• Dataset extract:
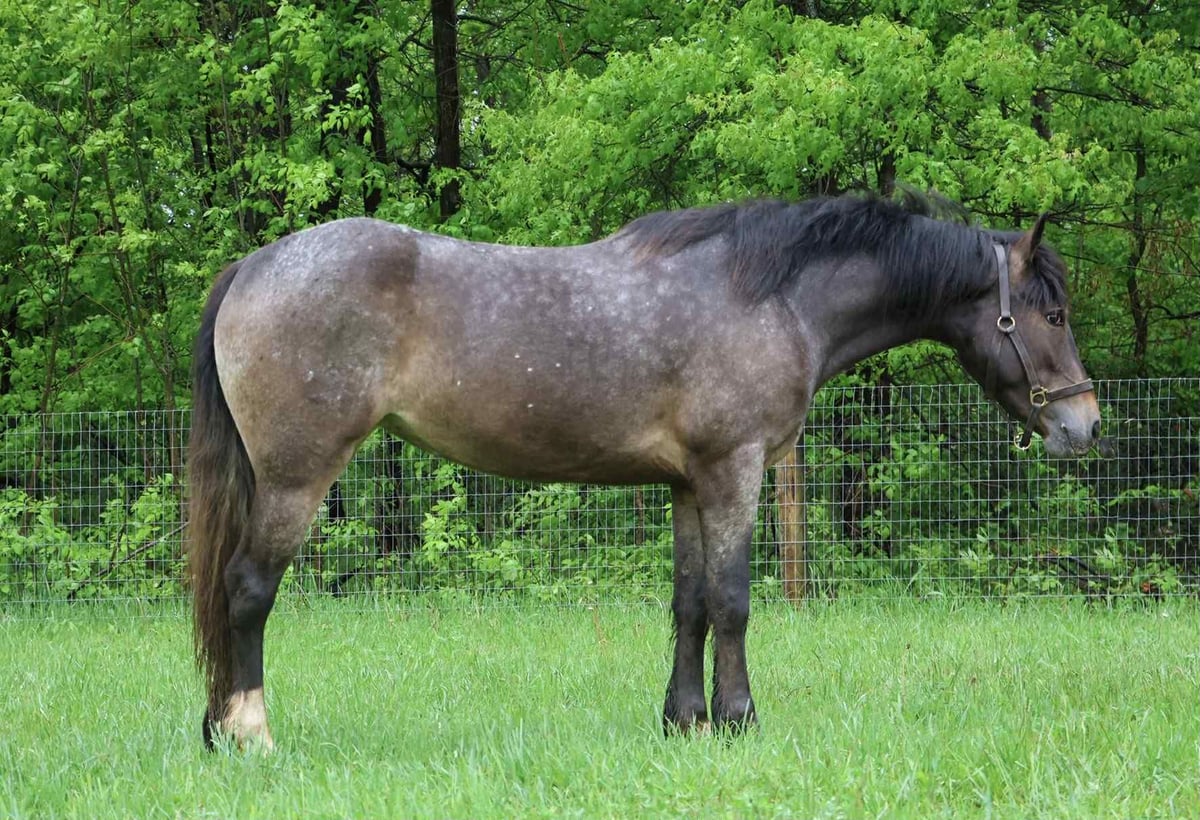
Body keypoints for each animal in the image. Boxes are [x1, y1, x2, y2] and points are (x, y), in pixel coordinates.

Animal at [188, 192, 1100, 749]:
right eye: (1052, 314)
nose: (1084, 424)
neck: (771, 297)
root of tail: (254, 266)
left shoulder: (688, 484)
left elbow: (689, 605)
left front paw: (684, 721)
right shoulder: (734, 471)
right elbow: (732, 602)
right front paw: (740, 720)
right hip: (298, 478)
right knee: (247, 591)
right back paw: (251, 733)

==

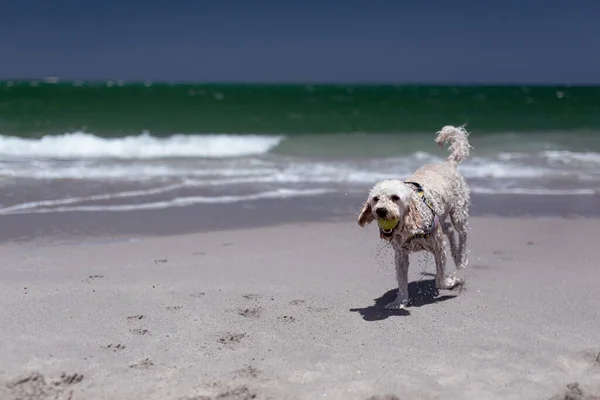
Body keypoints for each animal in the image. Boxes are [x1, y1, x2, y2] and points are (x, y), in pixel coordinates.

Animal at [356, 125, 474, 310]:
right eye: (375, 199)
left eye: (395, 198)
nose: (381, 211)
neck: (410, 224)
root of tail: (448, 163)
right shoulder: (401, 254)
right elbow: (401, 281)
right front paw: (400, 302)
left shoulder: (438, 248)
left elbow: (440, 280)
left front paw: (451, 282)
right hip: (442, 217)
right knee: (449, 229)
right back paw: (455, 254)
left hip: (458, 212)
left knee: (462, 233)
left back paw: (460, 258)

• Work order: The answer must consist of each line in the entries above that includes "back".

• Written answer:
right back paw: (251, 733)
right back paw: (455, 254)
left back paw: (460, 258)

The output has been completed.